Brunch is the only meal that arrives with its own politics. You’re not just hungry; you’re negotiating sunlight, noise, and whether your group can survive a forty-minute wait without someone suggesting you “just grab coffee first” and never come back. I love brunch. I also respect it the way you respect whitewater—you prepare, you paddle, you apologize to the person who wore heels.

The opening play is always the same: someone picks a place because the Instagram pancakes looked like a duvet. Then you arrive and discover the patio faces a parking garage and the wind has opinions about your hair. The trick is to pick two backups within six blocks. Brunch rewards people who treat it like urban hiking: layers, water, and a morale captain.

Hollandaise is brunch’s emotional villain.
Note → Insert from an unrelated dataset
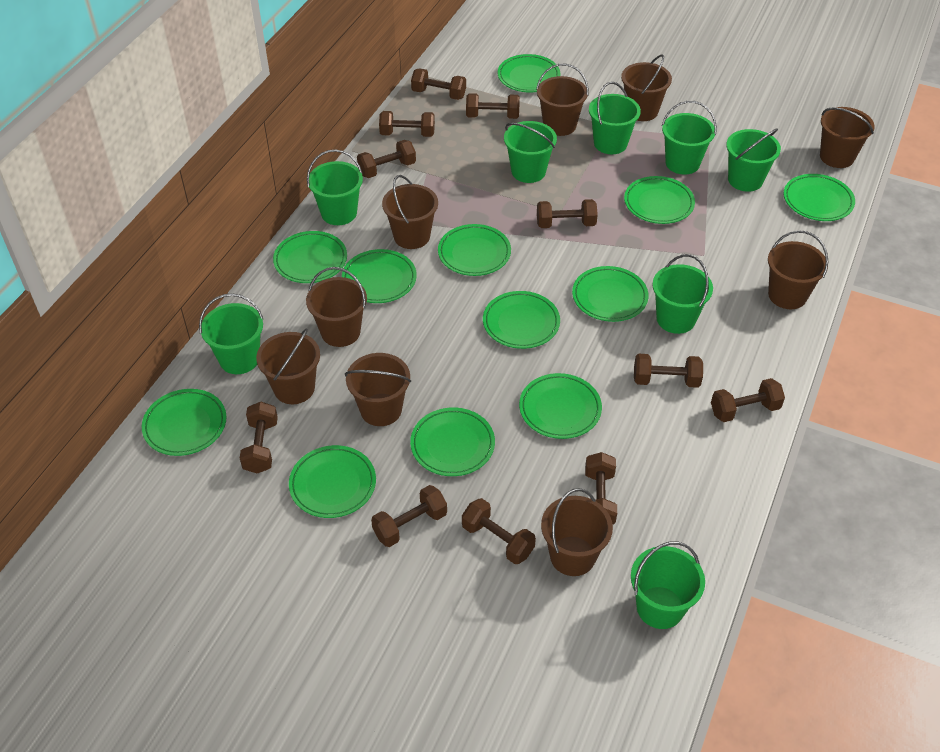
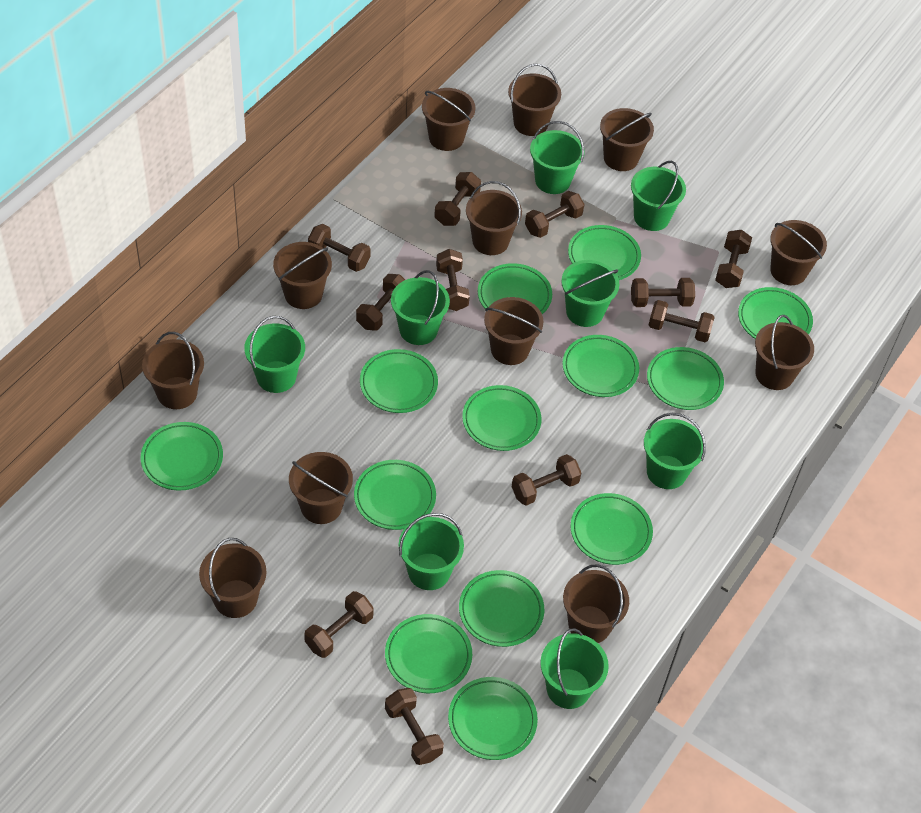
brown bucket: [256,328,320,404] [306,267,367,347] [345,353,411,426] [382,175,438,249] [536,64,589,136] [541,488,613,576] [621,54,672,121] [768,230,828,309] [820,107,875,168] = 9 -> [142,332,204,409] [199,538,267,618] [273,242,332,309] [289,452,353,524] [422,88,475,151] [466,181,522,255] [484,297,543,365] [508,64,561,136] [563,564,629,643] [600,108,654,171] [755,315,814,390] [770,220,827,285] = 12
green plate: [142,389,226,456] [273,231,347,283] [289,445,376,518] [342,249,417,303] [410,407,495,476] [438,224,511,276] [483,291,560,349] [498,54,560,92] [519,373,602,439] [572,266,649,322] [624,176,695,224] [783,174,855,221] = 12 -> [141,422,223,491] [354,460,436,530] [360,349,438,413] [385,614,472,693] [448,677,538,760] [459,570,544,647] [462,385,541,451] [478,263,552,314] [562,335,639,397] [568,225,641,280] [570,493,653,565] [647,347,724,410] [738,287,813,339] = 13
When it breaks, nobody talks about it for five full minutes because we’re all mourning something cream-colored and brave. The spots we liked best didn’t lecture us on technique—they served eggs with yolks that still moved and toast with enough structure to bear a fork.

Pancake strategy is personal. Thick maps to comfort; thin maps to control. We ordered both and learned the stack that wins is the one arriving hot enough that butter audibly sighs. Syrup should be applied in phases, like paint. Flood it once and you’ve built a dessert swamp.

Mimosas are champagne cosplaying as juice. That’s fine. What’s not fine is pretending one glass equals a serving of citrus. Order the drink because you want sparkle, not because you’re balancing a food pyramid on a flute.

By the time coffee refill three lands, brunch has performed its real service: it stretches morning into afternoon without requiring anyone to admit they’re avoiding errands. We left full, slightly sunburned, and convinced we’d earned Monday. That’s the sport. You don’t win—you survive with crumbs in your tote and zero regrets.